**STORED DATA:**
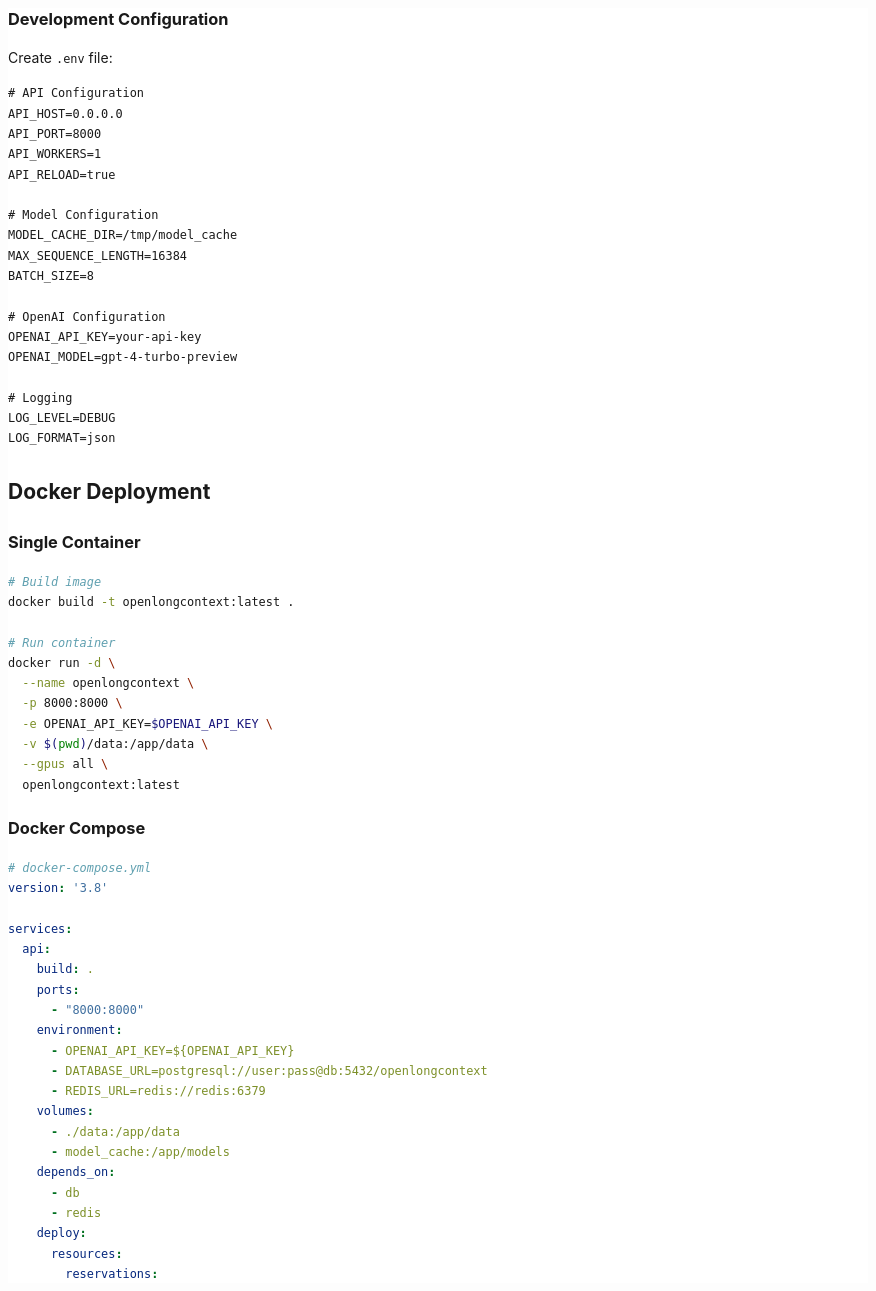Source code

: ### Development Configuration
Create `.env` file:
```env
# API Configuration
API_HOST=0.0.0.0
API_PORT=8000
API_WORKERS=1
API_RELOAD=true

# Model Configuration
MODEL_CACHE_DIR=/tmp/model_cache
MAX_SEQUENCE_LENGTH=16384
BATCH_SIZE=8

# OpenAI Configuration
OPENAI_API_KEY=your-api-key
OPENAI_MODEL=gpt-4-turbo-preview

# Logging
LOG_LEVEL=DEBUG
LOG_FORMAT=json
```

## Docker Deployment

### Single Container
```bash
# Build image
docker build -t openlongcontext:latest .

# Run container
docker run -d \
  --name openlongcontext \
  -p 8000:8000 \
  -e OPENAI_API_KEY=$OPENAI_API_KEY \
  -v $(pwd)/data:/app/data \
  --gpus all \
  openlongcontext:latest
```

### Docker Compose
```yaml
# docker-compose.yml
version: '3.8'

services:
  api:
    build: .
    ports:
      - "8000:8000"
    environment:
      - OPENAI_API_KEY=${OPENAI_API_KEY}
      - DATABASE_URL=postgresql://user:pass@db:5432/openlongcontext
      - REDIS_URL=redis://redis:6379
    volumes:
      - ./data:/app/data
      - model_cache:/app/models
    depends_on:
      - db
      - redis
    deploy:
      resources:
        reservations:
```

...

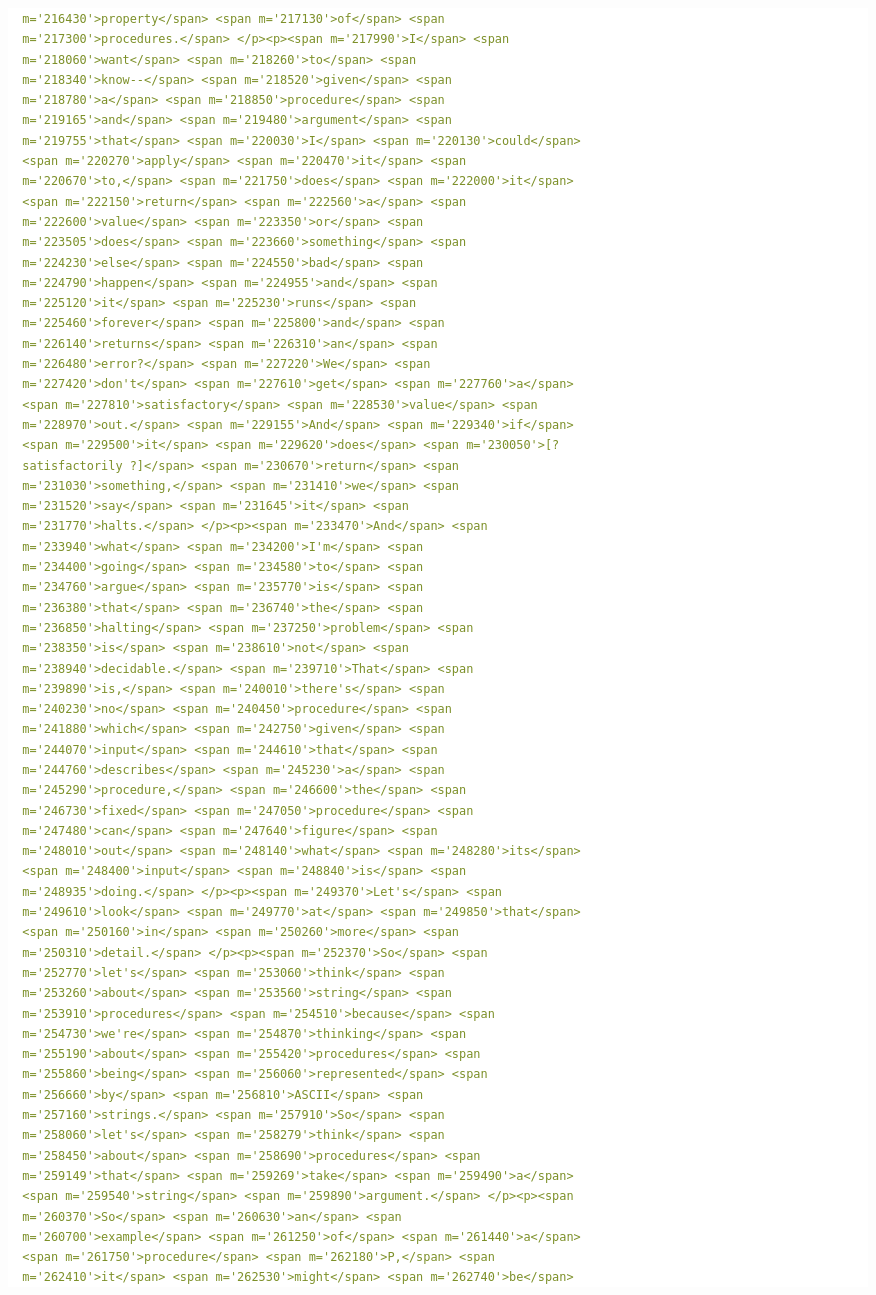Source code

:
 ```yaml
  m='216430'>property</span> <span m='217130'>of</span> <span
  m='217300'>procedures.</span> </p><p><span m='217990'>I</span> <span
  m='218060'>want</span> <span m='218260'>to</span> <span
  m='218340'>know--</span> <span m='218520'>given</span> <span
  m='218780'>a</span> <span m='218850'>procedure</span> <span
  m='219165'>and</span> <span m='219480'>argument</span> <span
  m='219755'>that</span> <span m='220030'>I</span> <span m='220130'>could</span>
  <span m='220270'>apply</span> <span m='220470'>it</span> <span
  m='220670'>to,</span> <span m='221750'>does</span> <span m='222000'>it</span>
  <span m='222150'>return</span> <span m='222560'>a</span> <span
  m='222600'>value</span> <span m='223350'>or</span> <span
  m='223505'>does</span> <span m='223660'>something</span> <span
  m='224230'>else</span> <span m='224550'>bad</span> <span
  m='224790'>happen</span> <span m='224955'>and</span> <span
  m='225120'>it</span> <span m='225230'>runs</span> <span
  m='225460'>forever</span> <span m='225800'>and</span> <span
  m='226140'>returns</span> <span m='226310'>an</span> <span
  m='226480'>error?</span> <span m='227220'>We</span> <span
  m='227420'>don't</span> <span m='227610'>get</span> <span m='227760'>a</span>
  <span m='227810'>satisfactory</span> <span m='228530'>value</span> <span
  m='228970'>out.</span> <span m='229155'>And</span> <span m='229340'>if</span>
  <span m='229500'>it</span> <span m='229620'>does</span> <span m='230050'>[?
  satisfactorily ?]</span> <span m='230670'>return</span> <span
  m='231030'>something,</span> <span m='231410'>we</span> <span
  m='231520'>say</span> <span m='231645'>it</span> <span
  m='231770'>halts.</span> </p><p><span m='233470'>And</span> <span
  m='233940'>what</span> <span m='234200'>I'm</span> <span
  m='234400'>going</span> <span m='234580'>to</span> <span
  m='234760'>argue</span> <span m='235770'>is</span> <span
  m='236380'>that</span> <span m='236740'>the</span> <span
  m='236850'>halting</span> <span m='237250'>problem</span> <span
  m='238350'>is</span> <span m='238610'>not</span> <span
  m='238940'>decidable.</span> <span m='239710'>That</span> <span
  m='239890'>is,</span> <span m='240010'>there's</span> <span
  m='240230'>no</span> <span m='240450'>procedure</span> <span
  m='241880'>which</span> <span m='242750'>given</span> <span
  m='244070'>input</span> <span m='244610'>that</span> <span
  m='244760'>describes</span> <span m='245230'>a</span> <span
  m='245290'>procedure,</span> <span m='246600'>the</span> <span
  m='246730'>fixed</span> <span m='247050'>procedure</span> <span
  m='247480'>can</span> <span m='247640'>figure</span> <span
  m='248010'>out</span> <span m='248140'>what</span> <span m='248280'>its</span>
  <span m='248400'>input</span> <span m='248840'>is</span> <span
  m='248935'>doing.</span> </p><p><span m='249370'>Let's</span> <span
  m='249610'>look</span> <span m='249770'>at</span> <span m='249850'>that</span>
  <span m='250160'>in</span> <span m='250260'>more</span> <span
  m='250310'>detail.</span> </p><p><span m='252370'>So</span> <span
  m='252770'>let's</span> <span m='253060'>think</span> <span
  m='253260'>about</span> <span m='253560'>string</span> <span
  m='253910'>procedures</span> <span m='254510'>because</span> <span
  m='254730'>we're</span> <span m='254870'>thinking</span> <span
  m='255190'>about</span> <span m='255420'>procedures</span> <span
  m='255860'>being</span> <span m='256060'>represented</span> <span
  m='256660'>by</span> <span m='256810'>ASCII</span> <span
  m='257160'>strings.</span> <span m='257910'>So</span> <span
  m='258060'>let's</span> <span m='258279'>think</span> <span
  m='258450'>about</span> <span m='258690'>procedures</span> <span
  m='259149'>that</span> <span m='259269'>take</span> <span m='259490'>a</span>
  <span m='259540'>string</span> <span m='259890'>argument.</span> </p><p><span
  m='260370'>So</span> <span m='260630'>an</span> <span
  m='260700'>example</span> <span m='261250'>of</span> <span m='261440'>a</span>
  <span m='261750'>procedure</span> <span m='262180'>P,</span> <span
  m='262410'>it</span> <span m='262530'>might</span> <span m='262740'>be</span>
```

--

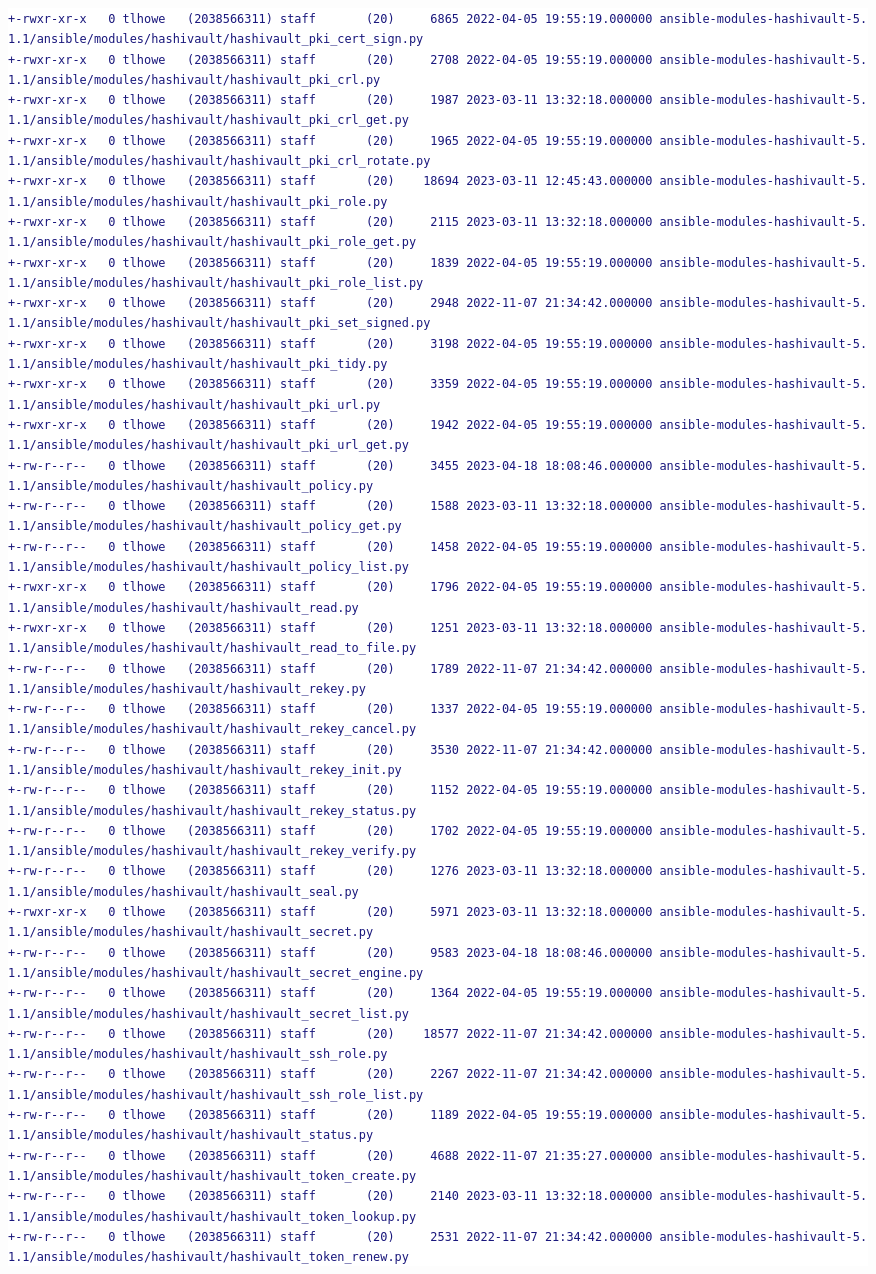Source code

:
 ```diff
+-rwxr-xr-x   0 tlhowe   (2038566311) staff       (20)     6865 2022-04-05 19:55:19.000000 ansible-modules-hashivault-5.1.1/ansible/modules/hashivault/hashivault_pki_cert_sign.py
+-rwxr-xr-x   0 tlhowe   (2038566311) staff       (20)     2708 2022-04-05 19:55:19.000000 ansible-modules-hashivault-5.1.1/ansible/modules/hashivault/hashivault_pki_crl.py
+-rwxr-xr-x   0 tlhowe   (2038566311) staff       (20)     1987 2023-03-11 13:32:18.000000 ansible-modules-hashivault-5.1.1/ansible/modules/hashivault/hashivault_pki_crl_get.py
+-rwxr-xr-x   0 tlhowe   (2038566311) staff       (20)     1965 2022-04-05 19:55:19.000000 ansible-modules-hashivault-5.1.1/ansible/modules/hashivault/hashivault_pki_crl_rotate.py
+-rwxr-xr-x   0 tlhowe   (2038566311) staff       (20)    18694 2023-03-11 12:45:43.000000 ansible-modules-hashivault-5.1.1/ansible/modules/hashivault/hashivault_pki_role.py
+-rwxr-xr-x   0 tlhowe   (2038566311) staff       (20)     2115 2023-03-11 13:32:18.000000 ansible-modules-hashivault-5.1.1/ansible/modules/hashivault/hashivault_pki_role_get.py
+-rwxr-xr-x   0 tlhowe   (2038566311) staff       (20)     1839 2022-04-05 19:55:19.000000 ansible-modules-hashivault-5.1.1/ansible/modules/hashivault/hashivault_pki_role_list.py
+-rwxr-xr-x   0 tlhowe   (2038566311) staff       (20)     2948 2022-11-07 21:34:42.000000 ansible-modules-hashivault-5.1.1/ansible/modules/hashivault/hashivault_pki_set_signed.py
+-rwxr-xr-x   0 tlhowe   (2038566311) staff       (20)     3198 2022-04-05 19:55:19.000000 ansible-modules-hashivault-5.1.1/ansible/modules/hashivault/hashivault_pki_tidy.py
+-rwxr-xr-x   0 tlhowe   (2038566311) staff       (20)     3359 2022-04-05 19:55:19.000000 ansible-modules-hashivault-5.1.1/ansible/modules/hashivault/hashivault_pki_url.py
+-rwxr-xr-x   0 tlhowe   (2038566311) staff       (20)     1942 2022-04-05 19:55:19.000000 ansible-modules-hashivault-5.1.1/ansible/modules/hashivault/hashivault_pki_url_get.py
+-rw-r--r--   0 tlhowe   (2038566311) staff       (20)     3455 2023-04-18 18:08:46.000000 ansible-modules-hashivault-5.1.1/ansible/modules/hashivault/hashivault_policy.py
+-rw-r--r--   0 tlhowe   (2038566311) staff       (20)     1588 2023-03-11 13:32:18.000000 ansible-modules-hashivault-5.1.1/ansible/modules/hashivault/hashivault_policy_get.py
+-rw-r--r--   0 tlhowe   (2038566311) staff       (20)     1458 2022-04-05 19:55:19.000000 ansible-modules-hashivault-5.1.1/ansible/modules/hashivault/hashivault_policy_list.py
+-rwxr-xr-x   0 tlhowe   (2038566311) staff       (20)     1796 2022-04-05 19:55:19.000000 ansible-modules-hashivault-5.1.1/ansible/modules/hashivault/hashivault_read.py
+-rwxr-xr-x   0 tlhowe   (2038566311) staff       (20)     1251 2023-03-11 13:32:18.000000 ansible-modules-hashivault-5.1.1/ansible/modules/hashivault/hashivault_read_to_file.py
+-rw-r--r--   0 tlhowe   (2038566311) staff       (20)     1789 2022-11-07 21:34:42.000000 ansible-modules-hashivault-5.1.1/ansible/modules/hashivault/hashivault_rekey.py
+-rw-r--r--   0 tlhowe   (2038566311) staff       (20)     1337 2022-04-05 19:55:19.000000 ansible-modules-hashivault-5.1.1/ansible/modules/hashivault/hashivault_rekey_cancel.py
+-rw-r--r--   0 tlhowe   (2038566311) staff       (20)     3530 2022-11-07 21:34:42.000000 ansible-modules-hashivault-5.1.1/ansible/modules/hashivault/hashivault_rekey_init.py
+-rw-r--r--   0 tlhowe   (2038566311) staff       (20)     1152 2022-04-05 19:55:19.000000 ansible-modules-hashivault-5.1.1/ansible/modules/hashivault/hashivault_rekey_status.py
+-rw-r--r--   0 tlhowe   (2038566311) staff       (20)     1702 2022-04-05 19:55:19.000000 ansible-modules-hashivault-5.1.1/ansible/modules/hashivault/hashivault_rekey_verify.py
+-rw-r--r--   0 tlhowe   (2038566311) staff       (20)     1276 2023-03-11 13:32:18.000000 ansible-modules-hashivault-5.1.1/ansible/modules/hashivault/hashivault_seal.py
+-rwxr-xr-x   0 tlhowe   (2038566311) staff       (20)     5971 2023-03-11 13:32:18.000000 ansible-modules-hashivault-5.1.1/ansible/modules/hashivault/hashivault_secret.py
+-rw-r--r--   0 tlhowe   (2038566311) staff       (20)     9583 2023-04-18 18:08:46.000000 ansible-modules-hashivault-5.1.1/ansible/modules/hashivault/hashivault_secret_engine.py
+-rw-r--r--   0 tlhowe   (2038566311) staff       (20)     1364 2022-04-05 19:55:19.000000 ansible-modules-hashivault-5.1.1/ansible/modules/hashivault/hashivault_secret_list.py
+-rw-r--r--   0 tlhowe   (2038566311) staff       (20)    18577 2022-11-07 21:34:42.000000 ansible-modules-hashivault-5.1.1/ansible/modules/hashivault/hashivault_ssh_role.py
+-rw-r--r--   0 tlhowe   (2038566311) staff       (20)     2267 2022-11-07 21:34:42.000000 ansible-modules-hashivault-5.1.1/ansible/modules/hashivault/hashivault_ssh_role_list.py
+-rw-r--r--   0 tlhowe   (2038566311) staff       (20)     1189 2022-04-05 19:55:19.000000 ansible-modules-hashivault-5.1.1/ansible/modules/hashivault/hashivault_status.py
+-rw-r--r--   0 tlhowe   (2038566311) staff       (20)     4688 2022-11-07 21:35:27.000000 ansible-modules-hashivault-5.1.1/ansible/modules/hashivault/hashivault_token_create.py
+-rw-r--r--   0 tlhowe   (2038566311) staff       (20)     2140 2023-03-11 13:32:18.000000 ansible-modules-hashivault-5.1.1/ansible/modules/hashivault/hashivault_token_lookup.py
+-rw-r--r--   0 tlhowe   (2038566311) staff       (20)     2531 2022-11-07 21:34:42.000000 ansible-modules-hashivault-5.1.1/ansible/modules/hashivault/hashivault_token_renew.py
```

**INSTRUCTIONS FOR THE TASK:**
Wherever the word "does" turns up in the records, copy out the line it is on.

**THE COMPLETED TASK:**
  m='220670'>to,</span> <span m='221750'>does</span> <span m='222000'>it</span>
  m='223505'>does</span> <span m='223660'>something</span> <span
  <span m='229500'>it</span> <span m='229620'>does</span> <span m='230050'>[?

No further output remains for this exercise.